My wife and I just spent two great weeks in Costa Rica from Jan 9 to
Jan 23. Herein is a brief trip report.
Sailing -- We ended up only sailing 4 days out of two weeks. In fact,
when we arrived, we found out there had been no wind at Arenal for the
previous two weeks! Naturally all the local business people claimed
that this was the first year in (pick one, 10, 20, 30) years that
January did now blow constantly. (not that old story...) However the
wind did arrive within a day or two and it seemed to blow pretty much
5.0 weather on the average of every other day for the duration of our
stay. Rather than waste time*** around the beach waiting for
wind, we travelled around Costa Rica quite a bit during the slow days.
We could probably have spent more days sailing, but we took a couple of
multi-day excursions to visit remote areas of the country.
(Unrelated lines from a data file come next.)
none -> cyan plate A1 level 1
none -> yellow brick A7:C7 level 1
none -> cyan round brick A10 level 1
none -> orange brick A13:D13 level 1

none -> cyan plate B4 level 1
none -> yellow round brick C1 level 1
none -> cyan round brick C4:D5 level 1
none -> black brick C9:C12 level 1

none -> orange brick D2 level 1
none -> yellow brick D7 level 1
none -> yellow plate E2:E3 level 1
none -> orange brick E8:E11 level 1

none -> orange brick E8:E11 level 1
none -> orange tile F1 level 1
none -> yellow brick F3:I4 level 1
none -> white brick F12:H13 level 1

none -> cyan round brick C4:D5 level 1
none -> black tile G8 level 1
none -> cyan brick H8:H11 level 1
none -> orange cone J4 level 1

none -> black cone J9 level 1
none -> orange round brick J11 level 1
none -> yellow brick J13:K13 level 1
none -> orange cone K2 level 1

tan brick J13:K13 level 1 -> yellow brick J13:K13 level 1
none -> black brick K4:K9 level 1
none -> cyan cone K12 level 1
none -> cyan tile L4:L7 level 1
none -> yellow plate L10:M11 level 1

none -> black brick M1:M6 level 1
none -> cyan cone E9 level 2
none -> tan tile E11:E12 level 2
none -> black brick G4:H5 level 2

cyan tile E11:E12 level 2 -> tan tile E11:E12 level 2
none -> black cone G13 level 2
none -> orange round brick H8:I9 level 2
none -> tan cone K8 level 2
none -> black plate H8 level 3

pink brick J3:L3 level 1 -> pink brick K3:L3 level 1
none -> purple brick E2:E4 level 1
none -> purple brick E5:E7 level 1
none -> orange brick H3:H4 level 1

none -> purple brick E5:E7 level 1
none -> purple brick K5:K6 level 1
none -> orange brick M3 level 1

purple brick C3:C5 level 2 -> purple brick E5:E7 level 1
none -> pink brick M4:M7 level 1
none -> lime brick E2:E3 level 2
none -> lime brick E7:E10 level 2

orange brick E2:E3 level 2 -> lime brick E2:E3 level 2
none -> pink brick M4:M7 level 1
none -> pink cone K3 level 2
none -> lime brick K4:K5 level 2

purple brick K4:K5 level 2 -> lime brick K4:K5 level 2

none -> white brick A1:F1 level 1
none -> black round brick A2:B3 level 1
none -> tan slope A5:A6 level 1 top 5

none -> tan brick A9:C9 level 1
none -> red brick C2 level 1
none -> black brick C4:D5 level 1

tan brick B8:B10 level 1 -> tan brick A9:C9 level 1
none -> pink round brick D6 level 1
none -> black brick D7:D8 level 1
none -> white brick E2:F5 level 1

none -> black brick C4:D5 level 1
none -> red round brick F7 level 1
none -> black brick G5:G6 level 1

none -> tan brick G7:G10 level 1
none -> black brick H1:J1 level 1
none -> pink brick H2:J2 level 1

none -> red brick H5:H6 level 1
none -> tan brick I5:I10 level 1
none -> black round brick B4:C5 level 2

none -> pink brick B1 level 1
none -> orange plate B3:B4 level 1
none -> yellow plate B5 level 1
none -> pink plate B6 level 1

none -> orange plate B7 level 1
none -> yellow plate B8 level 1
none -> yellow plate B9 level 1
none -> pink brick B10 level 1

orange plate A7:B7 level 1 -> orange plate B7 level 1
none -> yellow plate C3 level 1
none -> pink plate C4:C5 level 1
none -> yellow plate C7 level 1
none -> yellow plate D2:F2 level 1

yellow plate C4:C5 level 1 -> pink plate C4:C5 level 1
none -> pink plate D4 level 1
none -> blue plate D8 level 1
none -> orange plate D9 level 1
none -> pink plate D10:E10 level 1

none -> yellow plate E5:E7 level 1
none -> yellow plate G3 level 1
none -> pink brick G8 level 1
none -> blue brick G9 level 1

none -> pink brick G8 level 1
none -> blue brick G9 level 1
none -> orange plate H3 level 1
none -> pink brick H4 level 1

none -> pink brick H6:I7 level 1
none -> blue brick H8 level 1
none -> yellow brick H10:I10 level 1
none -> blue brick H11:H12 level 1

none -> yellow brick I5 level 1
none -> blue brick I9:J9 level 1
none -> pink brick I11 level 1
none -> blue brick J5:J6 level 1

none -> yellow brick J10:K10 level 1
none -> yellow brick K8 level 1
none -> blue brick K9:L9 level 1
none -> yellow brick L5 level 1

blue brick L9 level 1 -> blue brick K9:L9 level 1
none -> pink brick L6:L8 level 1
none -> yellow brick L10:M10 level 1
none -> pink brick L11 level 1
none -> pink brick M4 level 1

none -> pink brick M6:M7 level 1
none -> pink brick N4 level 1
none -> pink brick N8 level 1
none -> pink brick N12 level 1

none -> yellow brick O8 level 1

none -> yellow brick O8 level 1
The lake is beautiful and very unspoiled. It's a long narrow lake that
looks somewhat like a wide river in places. The water is warm and very
fresh. In the 5.0 conditions that prevailed, the chop was small and
tightly packed. Reputedly it gets pretty big in high wind. There are
two sailing sites on the NW end of the lake, which is also the downwind
end. One of the sites is owned by Hotel Tilawa and the other is run by
Tico Wind Rentals. Both concessions have sails rigged and stacks of
boards right by the beach. The equipment is generally good at both
places, but decidedly better at Tico. The service was also better at
Tico, but perhaps this was because I don't speak Spanish and the folks
running the Tilawa site didn't speak English. Tico charges $30 for
half day and 45 for full; Tilawa charges 26 and 35 (or thereabouts),
thus is a little cheaper. Tilawa has rustic bathrooms and a snack
bar. Tico has neither.
We stayed Hotel Tilawa for the first 5 nights. Hotel Tilawa is a new
28 room "4 star" hotel very close to the lake. Price was $66 which
included a very good breakfast.
Another popular but small place to stay is Rock River Lodge which only
has 6 rooms. Rock River is $35 a day, but meals are extra. Norm List
is the owner of Rock River, and he has a friend Ernesto who just built
5 very nice cabinas with kitchens down the road from Rock River. We
ended up renting one of these for a discount for a few nights -- it
wasn't finished yet.
Other places to stay are Peurto San Luis and Xiloe. San Luis is kind
of motel style. Xiloe has rustic cabinas. Xiloe was the lodge one
acquaintence was booked in by Excursions Extradonnaire. He was quite
miffed because Excursions had advertised it as a luxury hotel with a
swimming pool and other non-existent ammeneties. There are numerous
other small lodges and cabinas around the lake, most of which are
fairly rustic. Hot water is a luxury in Costa Rica. Speaking of hot
water, most of the few showers that have hot water accomplish this with
an electrically heated shower head. Seeing live AC wires in the shower
head caused great consternation by people that understand electricty,
Other stuff to do --
27% of Costa Rica is national parks, wildlife preserves or some sort of
protected area. If you like the outdoors, you'll be in heaven. We
visted several parks, hiking through rain and dry forests watching
monkey's swinging in the trees, iguana roaming free, sloths, toucans,
parrots and and every kind of tropical plant imaginable. With two
coasts and a couple of peninsulas, there are numerous sandy beaches,
all of which are simply beautiful.
The Costa Rican natives are very friendly. They actually seem to like,
or at worst tolerate, tourists. It's a real trip to be tooling down a
long rocky road, through the hills in the middle of nowhere, and have a
machete wielding native flash you a friendly wave as you drive by. (At
least I think they were waving :-) When we were lost (quite a bit),
folks were very patient and kind as they pointed the way.
Everything in Costa Rica is generally very cheap, provided you stay
away from the tourist traps and hotels. Food is excellent. You can
get almost anything you want with rice and beans. Always the rice and
beans, even for breakfast! (Yech.) The seafood and chicken are
amazingly good. Roads around the country are awful -- the remote areas
are almost never paved. But somehow this all adds to the charm.
Needless to say it was an excellent vacation for us and we recommend
Costa Rica highly -- even if the sailing didn't live up to the legend
for us. We would go back. I could elaborate on Costa Rica much
further but this note has gone on long enough. Thanks to Rick Boebel,
Joel Clark and Bill Geisinger, all of whom provided much information on
Costa Rica which really helped. If anyone has further questions about
Costa Rica, feel free to get in touch with me.